* **Request**: Please reproduce, word for word, everything in the records from the line containing "Steps to Replicate or Run the Angular" down to the line containing "Clone or Download the Spring", with both of those lines included.

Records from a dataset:
____________________
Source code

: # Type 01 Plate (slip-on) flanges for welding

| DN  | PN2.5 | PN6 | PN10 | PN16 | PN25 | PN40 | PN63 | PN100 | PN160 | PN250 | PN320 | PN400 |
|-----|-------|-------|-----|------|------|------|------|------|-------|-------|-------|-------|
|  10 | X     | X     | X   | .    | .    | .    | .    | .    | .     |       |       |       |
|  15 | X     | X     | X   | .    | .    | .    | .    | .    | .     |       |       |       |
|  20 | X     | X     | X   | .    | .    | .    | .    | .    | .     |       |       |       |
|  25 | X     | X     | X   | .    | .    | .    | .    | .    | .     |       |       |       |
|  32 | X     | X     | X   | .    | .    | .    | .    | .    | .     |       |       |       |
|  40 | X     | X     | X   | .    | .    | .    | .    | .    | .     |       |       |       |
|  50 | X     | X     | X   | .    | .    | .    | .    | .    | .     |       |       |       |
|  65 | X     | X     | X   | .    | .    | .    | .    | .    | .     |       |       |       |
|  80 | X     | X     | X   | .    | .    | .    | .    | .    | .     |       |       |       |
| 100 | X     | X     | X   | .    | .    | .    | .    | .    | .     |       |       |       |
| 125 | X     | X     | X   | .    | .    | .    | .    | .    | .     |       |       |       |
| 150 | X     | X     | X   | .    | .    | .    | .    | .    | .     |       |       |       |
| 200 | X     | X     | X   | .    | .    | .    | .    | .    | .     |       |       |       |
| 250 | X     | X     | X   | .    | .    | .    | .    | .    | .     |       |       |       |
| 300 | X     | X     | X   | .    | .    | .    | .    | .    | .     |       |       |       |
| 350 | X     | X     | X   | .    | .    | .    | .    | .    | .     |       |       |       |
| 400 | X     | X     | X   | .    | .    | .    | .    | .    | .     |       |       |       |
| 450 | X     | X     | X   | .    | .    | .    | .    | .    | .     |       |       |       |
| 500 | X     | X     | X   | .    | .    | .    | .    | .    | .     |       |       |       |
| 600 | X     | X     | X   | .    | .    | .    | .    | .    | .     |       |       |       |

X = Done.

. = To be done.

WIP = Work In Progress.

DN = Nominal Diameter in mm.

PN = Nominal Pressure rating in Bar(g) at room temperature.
____________________
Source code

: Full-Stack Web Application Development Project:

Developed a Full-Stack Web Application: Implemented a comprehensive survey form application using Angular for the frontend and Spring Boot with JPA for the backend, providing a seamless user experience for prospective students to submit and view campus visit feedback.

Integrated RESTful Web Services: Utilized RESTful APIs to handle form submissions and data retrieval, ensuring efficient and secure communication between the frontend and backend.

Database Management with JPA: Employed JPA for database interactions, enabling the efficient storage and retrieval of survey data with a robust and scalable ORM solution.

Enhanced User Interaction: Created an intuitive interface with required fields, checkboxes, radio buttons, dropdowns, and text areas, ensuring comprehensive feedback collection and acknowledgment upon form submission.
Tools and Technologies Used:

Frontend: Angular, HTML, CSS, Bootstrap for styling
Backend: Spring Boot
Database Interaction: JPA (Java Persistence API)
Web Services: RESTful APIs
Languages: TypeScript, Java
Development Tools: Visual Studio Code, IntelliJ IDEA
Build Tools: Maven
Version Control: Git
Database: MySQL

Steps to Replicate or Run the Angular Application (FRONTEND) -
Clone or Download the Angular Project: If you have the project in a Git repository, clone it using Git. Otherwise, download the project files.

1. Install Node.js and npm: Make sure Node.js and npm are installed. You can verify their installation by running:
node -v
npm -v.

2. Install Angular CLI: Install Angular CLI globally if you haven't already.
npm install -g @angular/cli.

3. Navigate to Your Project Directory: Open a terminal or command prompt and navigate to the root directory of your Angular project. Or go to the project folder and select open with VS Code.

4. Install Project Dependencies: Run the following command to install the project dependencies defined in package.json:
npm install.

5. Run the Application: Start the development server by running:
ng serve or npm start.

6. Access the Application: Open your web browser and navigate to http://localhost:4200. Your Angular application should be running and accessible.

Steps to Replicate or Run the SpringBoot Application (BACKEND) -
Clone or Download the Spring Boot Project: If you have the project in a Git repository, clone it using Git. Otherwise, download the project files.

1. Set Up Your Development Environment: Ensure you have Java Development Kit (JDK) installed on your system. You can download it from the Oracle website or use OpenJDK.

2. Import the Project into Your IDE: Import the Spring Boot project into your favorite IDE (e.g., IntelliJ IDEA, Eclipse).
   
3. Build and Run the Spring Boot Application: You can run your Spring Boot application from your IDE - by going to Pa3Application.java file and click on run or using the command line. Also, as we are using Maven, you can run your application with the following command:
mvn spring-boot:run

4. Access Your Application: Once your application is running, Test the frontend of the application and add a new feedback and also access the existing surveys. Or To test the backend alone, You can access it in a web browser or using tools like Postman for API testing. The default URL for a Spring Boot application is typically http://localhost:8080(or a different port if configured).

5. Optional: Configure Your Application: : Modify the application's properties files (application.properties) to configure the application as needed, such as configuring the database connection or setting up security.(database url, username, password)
____________________
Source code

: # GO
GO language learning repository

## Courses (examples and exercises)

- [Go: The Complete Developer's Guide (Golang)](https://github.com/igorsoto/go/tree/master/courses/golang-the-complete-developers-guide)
____________________
* **Expected output**:
Steps to Replicate or Run the Angular Application (FRONTEND) -
Clone or Download the Angular Project: If you have the project in a Git repository, clone it using Git. Otherwise, download the project files.

1. Install Node.js and npm: Make sure Node.js and npm are installed. You can verify their installation by running:
node -v
npm -v.

2. Install Angular CLI: Install Angular CLI globally if you haven't already.
npm install -g @angular/cli.

3. Navigate to Your Project Directory: Open a terminal or command prompt and navigate to the root directory of your Angular project. Or go to the project folder and select open with VS Code.

4. Install Project Dependencies: Run the following command to install the project dependencies defined in package.json:
npm install.

5. Run the Application: Start the development server by running:
ng serve or npm start.

6. Access the Application: Open your web browser and navigate to http://localhost:4200. Your Angular application should be running and accessible.

Steps to Replicate or Run the SpringBoot Application (BACKEND) -
Clone or Download the Spring Boot Project: If you have the project in a Git repository, clone it using Git. Otherwise, download the project files.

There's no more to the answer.